• WORK INSTRUCTIONS
Set the listing down again exactly, please, apart from its pictures.
=== THE DATA ===
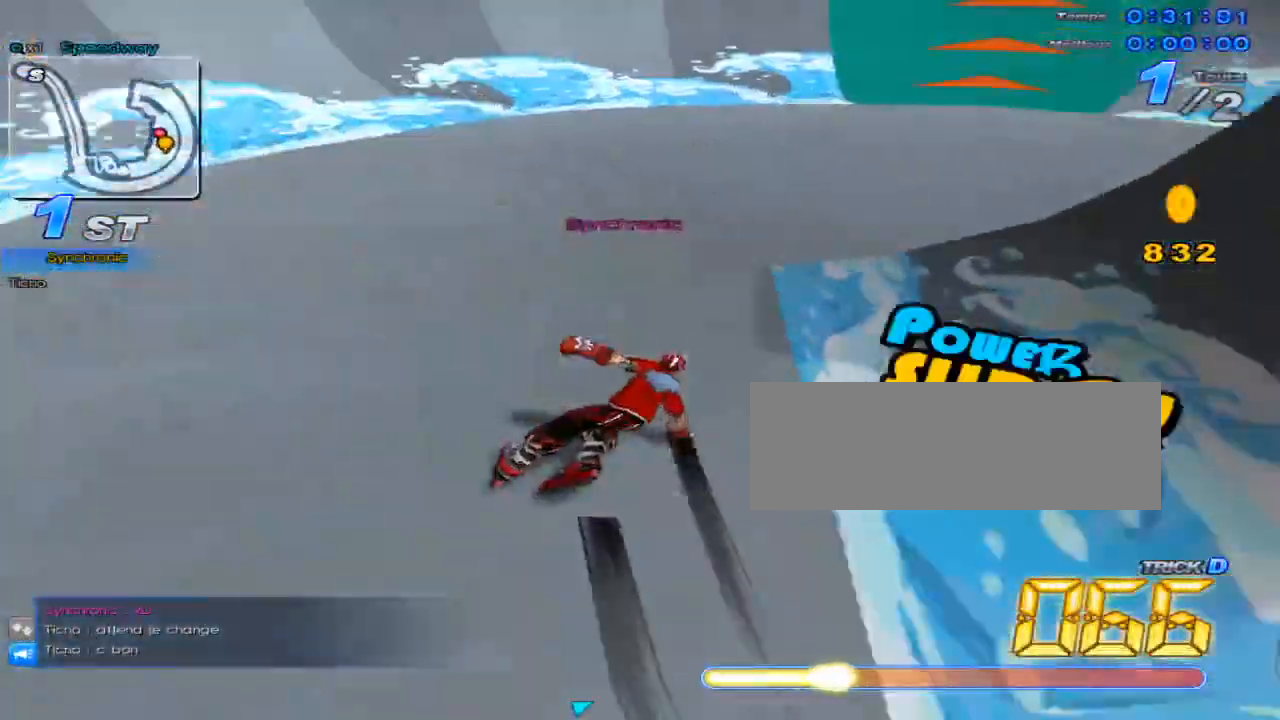
{"keys": ["c", "right", "up", "w"], "events": [[484, "c", "down"]]}
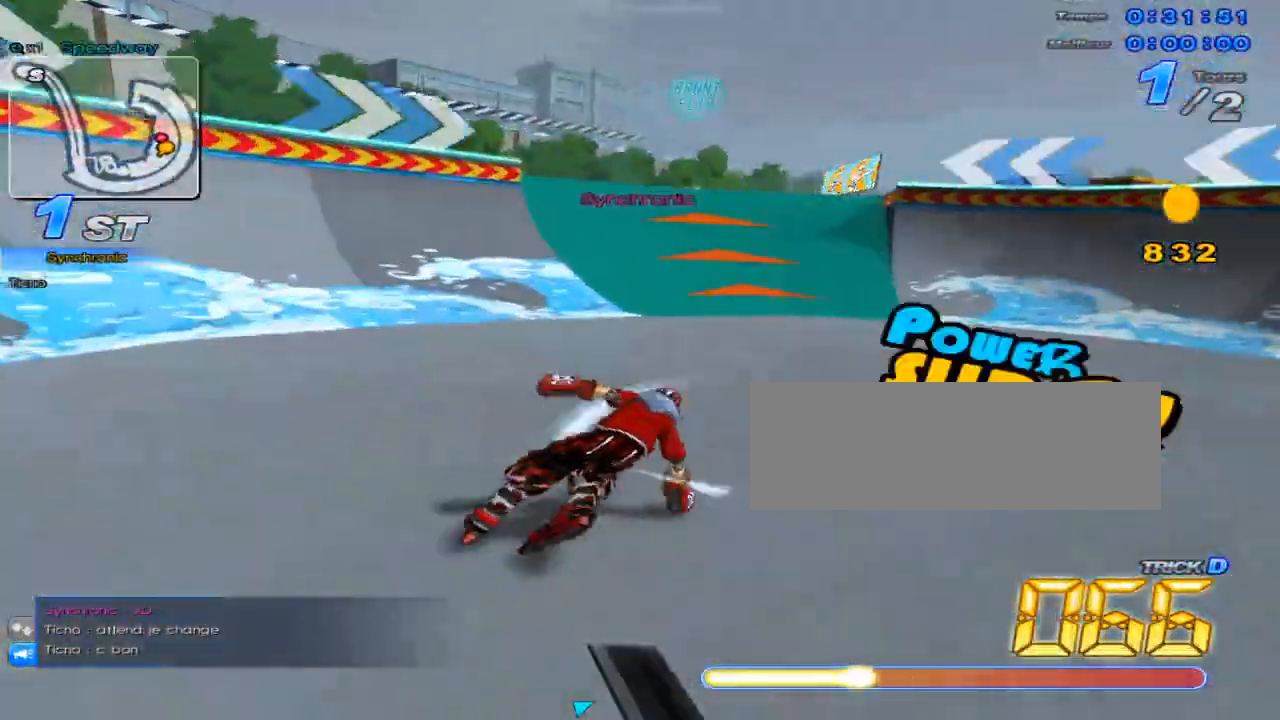
{"keys": ["right", "up", "w"], "events": [[50, "up", "up"], [83, "right", "up"], [83, "w", "up"], [133, "c", "up"], [133, "up", "down"], [267, "right", "down"], [400, "w", "down"]]}
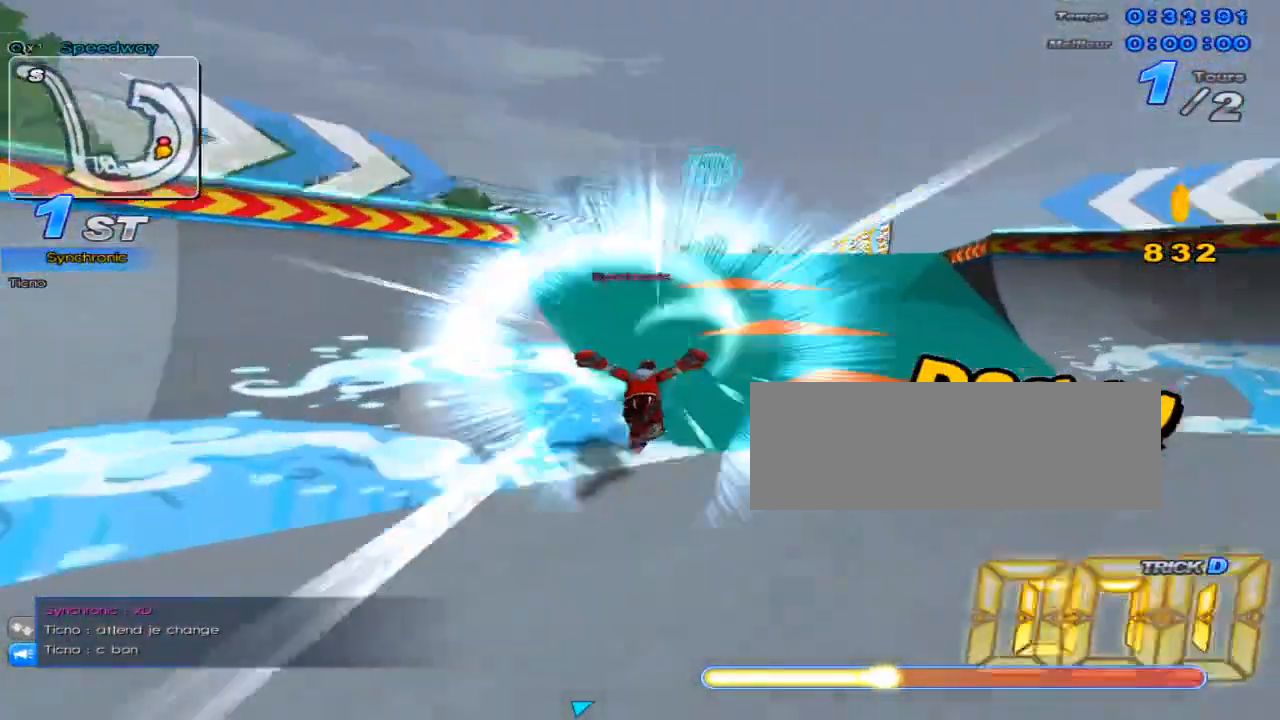
{"keys": ["up"], "events": [[317, "c", "down"], [401, "w", "up"], [468, "right", "up"], [468, "up", "up"], [501, "c", "up"], [501, "up", "down"]]}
===
• RESULT OF THIS EXERCISE
{"keys": ["c", "right", "up", "w"], "events": [[484, "c", "down"]]}
{"keys": ["right", "up", "w"], "events": [[50, "up", "up"], [83, "right", "up"], [83, "w", "up"], [133, "c", "up"], [133, "up", "down"], [267, "right", "down"], [400, "w", "down"]]}
{"keys": ["up"], "events": [[317, "c", "down"], [401, "w", "up"], [468, "right", "up"], [468, "up", "up"], [501, "c", "up"], [501, "up", "down"]]}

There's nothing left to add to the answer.